2. Claims by the Customer are excluded if the Customer is responsible for the infringement of Protective Rights.
3. Claims by the Customer are also excluded if the infringement of Protective Rights is caused by special stipulations of the Customer, by any utilization which we could not have anticipated, or as a result of the product being modified by the Customer or used with products not supplied by us.
4. Further claims against us by the Customer are subject to the exclusion of liability in accordance with Section X.
XII. Disruption to the contract basis, adaptation of the contract and cancellation
If any unforeseen events (e.g. natural disasters, mobilization, war, riot or similar events, e.g. strike, lockout) substantially alter the economic importance or content of the delivery, or substantially affect the business of feno GmbH, the contract will be adapted as appropriate in good faith. If this is not economically viable, we have the right to withdraw from the contract. Adaptation and cancellation of the contract are excluded if we are responsible for the obstruction.
XIII. Place of performance, place of jurisdiction, applicable law
1. The place of performance for all deliveries is the headquarters of feno GmbH.
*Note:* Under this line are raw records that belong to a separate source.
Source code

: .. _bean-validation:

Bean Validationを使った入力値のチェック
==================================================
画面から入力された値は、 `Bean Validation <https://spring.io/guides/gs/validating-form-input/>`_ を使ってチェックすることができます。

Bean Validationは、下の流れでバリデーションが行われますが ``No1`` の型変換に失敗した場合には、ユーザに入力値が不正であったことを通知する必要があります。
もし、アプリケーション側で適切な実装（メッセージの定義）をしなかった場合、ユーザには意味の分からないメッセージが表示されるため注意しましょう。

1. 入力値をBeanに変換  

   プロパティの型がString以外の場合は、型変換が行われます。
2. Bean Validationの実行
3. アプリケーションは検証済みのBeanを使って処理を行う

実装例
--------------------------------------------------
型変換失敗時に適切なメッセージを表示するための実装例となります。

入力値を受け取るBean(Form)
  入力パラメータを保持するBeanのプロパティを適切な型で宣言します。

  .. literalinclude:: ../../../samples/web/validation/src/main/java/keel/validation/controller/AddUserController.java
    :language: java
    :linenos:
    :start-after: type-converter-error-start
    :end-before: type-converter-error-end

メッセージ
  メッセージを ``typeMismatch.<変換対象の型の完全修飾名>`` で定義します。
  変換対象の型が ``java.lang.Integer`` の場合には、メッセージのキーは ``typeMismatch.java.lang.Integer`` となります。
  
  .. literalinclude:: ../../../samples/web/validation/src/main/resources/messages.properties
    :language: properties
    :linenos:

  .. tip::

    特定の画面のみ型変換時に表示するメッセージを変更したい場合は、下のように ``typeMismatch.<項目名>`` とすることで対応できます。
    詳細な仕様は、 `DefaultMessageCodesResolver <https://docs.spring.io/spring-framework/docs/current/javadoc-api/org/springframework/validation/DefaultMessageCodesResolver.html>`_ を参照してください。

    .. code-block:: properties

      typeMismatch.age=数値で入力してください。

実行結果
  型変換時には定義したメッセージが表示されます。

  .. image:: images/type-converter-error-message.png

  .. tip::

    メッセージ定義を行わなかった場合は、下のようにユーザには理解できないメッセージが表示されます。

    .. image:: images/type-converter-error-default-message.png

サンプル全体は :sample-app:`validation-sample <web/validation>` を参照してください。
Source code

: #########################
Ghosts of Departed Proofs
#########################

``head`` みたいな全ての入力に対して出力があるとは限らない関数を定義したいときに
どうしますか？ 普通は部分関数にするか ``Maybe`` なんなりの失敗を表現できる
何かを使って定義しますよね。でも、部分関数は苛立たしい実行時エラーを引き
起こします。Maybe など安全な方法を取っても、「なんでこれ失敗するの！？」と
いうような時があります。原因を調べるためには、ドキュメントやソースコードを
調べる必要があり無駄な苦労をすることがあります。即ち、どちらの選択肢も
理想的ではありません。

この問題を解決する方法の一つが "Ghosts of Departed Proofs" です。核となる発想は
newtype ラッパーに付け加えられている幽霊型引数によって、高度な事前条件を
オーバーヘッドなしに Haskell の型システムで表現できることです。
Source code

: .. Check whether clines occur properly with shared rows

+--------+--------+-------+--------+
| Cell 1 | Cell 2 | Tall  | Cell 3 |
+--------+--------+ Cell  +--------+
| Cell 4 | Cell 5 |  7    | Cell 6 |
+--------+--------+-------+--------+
2. In the case of contracts with merchants, as defined in §§ 1 ff. HGB, which have made the contract for the running of their own business, the sole place of jurisdiction for all direct and indirect disputes arising from the contractual relationship between us and the Customer is the headquarters of feno GmbH.
3. Contractual relationships are governed by German law, to the exclusion of the United Nations Convention on Contracts for the International Sale of Goods (CISG).
4. These General Terms and Conditions are issued in a German and an English language version. In the event of any dispute regarding their meaning or interpretation, the German text will in each case take precedence.
XIV. Binding force of the contract
The contract remains binding in all other respects, even if individual points have no legal force. This does not apply if compliance with the terms of the contract would constitute unreasonable hardship for one of the parties.